In 1735, he published the first edition of his classification of living things, the Systema Naturae, which at the time was a mere brochure.  During the following decades, he met or corresponded with Europe's great botanists, and continued to develop his classification scheme. Returning to Sweden in 1738, he practiced medicine (specializing in the treatment of syphilis) and lectured in Stockholm before being awarded a professorship at Uppsala in 1741. At Uppsala, he restored the University's botanical garden (arranging the plants according to his system of classification), made three more expeditions to various parts of Sweden, and inspired a generation of students. He was instrumental in arranging to have his students sent out on trade and exploration voyages to all parts of the world: nineteen of Linnaeus's students went out on these voyages of discovery. Perhaps his most famous student, Daniel Solander, was the naturalist on Captain James Cook's first round-the-world voyage, and brought back the first plant collections from Australia and the South Pacific to Europe. Anders Sparrman, another of Linnaeus's students, was a botanist on Cook's second voyage. Another student, Pehr Kalm, traveled in the northeastern American colonies for three years studying American plants. Yet another, Carl Peter Thunberg, was the first Western naturalist to visit Japan in over a century; he not only studied the flora of Japan, but taught Western medicine to Japanese practitioners.

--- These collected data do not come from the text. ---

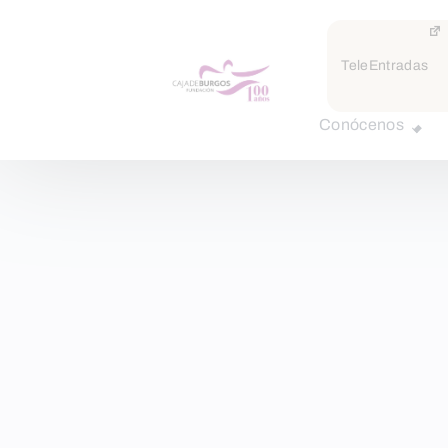
TeleEntradas
Conócenos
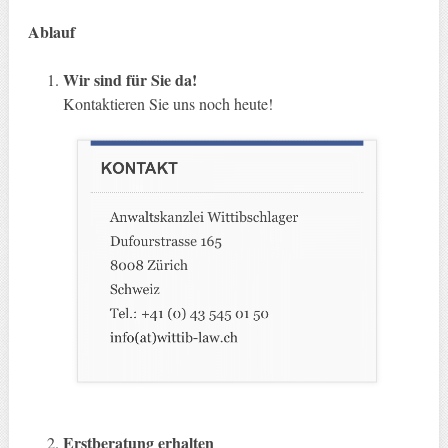
Ablauf
Wir sind für Sie da!
Kontaktieren Sie uns noch heute!
Erstberatung erhalten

Linnaeus continued to revise his Systema Naturae, which grew from a slim pamphlet to a multivolume work, as his concepts were modified and as more and more plant and animal specimens were sent to him from every corner of the globe.  Many of his hopes of naturalizing plants from other regions to Sweden were never realized.  He died in 1778. His son, also named Carl, died 5 years later.  The remaining family sold Linnaeus's library, manuscripts, and natural history collections to the English natural historian Sir James Edward Smith, who founded the Linnaean Society of London to take care of them.
I find it interesting that he was a botanist who worked as a doctor to pay the rent.  His naming system has been altered many times, but the way in which one looks at a plant, identifying leaf shapes and stem styles and flower construction, is still used today to determine family relationships for plants which can help in breeding and cultivating them.  Who knew an instructor who made me like translation and another teacher’s obsession with understanding plant classification would end up as something I still use.  At the time I just liked school. Thanks Guys!